A torrential downpour unloads on a Beijing soccer field on a summer day – a group of Uygur boys play on.
Their coach, Parhat Mamtemin, calls them to come in from the rain. “They take no notice,” Parhat sighs.
The team from Moyu County, in Hotan Prefecture, south Xinjiang Uygur Autonomous Region, has just completed a national youth football tournament in Jinzhou, northeast China’s Liaoning Province.
They swept the field with 11 wins and no losses, scoring a total of 92 goals. It was the team’s best ever performance.
“I used to play forward in our team,” says 12-year-old Azimat wistfully, “like Ronaldo.”
But unlike his idol, he missed some scoring chances. Considering his calm personality, coach Parhat made him goalkeeper. In Jinzhou, he only conceded three goals and made a great contribution to the team’s performance.
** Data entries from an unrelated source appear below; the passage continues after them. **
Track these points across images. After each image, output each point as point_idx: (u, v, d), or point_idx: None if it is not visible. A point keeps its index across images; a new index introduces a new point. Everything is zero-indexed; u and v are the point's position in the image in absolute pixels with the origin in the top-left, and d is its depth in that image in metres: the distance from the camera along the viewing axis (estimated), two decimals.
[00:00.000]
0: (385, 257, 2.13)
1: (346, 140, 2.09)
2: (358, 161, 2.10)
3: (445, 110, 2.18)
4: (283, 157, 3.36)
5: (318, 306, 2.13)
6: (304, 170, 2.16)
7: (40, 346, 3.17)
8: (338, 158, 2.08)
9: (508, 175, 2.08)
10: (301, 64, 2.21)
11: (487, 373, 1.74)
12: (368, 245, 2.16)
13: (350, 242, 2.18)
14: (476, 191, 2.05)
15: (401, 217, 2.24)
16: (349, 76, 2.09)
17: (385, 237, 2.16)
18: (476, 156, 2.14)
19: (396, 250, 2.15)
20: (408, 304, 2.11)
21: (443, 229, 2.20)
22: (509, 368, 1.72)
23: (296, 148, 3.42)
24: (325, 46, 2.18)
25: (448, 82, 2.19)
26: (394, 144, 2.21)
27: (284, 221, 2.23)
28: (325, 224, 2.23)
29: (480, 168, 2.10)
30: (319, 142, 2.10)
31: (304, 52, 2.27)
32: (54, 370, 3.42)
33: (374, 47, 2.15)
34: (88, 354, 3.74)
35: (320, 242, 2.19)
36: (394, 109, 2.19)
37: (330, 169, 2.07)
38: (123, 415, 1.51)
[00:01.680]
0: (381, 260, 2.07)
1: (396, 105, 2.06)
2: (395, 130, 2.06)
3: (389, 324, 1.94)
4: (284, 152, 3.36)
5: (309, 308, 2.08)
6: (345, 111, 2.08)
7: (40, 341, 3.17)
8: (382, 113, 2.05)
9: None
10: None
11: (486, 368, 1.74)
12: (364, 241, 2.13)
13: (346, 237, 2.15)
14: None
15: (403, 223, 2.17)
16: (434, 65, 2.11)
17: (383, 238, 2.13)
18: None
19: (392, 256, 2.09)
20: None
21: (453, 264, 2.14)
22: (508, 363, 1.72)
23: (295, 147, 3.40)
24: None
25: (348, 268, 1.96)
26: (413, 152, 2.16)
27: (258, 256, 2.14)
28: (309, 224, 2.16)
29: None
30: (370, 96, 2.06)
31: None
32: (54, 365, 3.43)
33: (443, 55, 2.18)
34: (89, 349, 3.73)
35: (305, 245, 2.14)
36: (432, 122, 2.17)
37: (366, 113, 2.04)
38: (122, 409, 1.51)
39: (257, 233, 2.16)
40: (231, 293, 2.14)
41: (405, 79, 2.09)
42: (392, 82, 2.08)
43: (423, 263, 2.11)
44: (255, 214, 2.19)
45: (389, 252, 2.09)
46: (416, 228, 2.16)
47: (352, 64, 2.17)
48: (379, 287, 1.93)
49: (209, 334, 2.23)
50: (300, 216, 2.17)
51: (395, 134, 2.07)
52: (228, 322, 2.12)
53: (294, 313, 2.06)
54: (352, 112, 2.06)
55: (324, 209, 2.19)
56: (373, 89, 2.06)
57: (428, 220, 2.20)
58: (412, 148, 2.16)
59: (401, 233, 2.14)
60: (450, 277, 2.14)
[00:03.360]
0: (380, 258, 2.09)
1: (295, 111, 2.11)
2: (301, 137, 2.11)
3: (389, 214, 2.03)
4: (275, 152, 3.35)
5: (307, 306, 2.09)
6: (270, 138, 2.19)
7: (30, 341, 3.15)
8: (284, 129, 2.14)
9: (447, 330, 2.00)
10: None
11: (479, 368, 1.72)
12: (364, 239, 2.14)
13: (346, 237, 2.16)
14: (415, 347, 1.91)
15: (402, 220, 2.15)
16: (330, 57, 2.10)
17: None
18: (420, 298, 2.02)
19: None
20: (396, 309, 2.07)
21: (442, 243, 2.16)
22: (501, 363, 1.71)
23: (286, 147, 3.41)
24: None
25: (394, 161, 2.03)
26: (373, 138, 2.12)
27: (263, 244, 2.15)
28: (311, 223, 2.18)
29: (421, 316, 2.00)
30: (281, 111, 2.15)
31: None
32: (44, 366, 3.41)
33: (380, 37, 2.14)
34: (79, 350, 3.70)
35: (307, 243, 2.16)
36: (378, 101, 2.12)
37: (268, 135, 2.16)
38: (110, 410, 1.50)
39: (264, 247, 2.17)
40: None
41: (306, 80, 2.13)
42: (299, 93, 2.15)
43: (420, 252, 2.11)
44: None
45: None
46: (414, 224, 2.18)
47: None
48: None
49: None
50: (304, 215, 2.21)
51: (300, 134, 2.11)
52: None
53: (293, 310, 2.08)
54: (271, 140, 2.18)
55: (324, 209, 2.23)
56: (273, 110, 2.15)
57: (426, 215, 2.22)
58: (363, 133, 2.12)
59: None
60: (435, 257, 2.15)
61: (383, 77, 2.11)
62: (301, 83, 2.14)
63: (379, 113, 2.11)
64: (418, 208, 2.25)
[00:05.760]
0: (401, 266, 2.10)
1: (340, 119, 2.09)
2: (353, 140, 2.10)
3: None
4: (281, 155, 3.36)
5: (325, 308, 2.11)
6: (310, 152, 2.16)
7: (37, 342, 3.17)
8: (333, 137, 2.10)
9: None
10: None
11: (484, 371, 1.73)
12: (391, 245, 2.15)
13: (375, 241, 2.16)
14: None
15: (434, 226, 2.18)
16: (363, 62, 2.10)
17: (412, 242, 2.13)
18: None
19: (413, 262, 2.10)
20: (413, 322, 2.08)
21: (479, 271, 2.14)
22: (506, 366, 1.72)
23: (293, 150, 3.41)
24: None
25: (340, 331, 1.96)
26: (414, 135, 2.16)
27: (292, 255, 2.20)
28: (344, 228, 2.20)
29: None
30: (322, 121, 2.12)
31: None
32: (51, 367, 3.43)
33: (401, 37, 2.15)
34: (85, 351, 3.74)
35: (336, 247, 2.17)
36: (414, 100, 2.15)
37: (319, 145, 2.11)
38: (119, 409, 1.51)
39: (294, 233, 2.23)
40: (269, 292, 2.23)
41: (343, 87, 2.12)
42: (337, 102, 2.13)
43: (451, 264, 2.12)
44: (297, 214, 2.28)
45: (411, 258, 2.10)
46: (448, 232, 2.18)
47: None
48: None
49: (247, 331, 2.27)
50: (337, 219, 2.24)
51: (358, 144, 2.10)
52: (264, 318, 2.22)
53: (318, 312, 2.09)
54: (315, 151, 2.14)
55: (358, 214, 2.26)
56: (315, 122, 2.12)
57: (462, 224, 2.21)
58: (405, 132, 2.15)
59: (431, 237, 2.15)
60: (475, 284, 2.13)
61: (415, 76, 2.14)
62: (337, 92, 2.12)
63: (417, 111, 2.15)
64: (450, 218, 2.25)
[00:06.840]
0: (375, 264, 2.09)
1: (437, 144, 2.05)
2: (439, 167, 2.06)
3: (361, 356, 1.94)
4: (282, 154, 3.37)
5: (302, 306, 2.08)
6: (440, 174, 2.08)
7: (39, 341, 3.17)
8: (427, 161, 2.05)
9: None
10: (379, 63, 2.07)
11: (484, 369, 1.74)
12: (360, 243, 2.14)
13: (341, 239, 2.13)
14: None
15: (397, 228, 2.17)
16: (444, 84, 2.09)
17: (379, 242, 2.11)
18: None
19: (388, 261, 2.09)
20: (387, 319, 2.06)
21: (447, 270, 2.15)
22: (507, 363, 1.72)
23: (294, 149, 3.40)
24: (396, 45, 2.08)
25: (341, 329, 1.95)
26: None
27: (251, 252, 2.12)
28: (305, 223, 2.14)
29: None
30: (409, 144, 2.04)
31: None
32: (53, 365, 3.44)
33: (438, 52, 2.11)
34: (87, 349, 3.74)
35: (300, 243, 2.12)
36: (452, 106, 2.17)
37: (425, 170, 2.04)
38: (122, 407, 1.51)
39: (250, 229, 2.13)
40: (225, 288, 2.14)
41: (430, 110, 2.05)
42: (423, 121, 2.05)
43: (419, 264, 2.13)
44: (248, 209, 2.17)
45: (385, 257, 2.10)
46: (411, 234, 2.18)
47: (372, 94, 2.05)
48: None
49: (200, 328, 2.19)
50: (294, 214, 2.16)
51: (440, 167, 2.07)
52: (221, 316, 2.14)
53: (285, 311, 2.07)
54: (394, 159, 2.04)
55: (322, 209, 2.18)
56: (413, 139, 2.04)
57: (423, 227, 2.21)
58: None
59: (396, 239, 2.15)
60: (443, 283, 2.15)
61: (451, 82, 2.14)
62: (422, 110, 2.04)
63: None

Azimat’s parents were less supportive of the young talent when he joined the team. “Many parents in China still do not recognize the importance of children playing sports,” Parhat says. “Sport, including football, is just recreation in their opinion.”
Broadening horizons
At first, some parents used to interrupt training and force their children to leave.
But as they saw the team fly around the country to play, they gradually accepted their children’s passion for the “beautiful game”. “They realized that football can broaden their children’s horizons,” Parhat says.
Parhat is a teacher at the primary school in Kawak village, in Moyu County, teaching Chinese and math. He set up the school football team in 2006, training the young players after class. To date, 40 boys have played in the team, and in the past 10 years, more than 200 students have joined training sessions.
None have become professional footballers. “Our school is so remote that few football teams come to select potential young players,” says Parhat.
The school occasionally misses out on match fixture information too.
“Our team represents the general condition of grassroots school football in Xinjiang,” Parhat says. “But the children love playing.”
The region also lacks flat pitches and a professional training system. Parhat’s team is lucky to be funded by the local government, the education bureau and donations. In April, the team went to Spain to train for a month.
Golden era
Each team member has his own dream. Azimat yearns to play in the forward position again like Ronaldo, while Parhat wants to lead his boys to glory in his county competition and make football a specialty at his primary school.
As of June, the Ministry of Education (MOE) had approved football as a specialty at 14,000 schools nationwide.
The national football development drive was endorsed in April in a government plan that set the goal of China entering football’s “elite club” and becoming a “top class soccer nation” by 2050.
The 14-page “Medium and Long-Term Plan of Chinese Football Development” outlined a vision of the sport’s progress out to 2050 with pragmatic measures to attain the goal.
By 2020, China will have 20,000 specialist football schools, and 30 million elementary and middle school students will be among more than 50 million Chinese active in the game, according to the plan.
All football schools, colleges and universities should have at least one standard pitch. In the next four years, China must renovate, refurbish or build 60,000 pitches nationwide and at least two standard pitches must be built for public benefit in each county, except in mountainous areas.
“So-called ‘specialist football schools’ teach each student to master football skills,” says Wang Dengfeng, director of the MOE’s Department of Physical, Health and Arts Education.
“In terms of popularity and cognitive level, China’s school football is experiencing golden era.”
Setting goals
“In spite of this, sports including football still face indifference, a shortage of coaches, and a lack of fixtures,” Wang says. “Sports are not on China’s education curricula, except for the entrance examination for secondary school.”
To change the situation, the MOE has trained 15,000 school football coaches around the country and issued a video football training guide to schools nationwide. Wang says a new school football syllabus will be issued in October.
The plan stipulates that about one pitch must serve every 20,000 people by 2020 and every 10,000 people by 2030 to realize the goal of become a world soccer power.
However, Wang says, urban areas have too little space for football pitches, while rural areas lack money.
“Matches are the perfect platform to promote sports,” Wang says.
He wants a football competition system in primary and middle schools, and colleges.
“Regional leagues must be optimized,” Wang says, arguing the best players at prefecture, municipal, provincial and national levels will emerge from the leagues.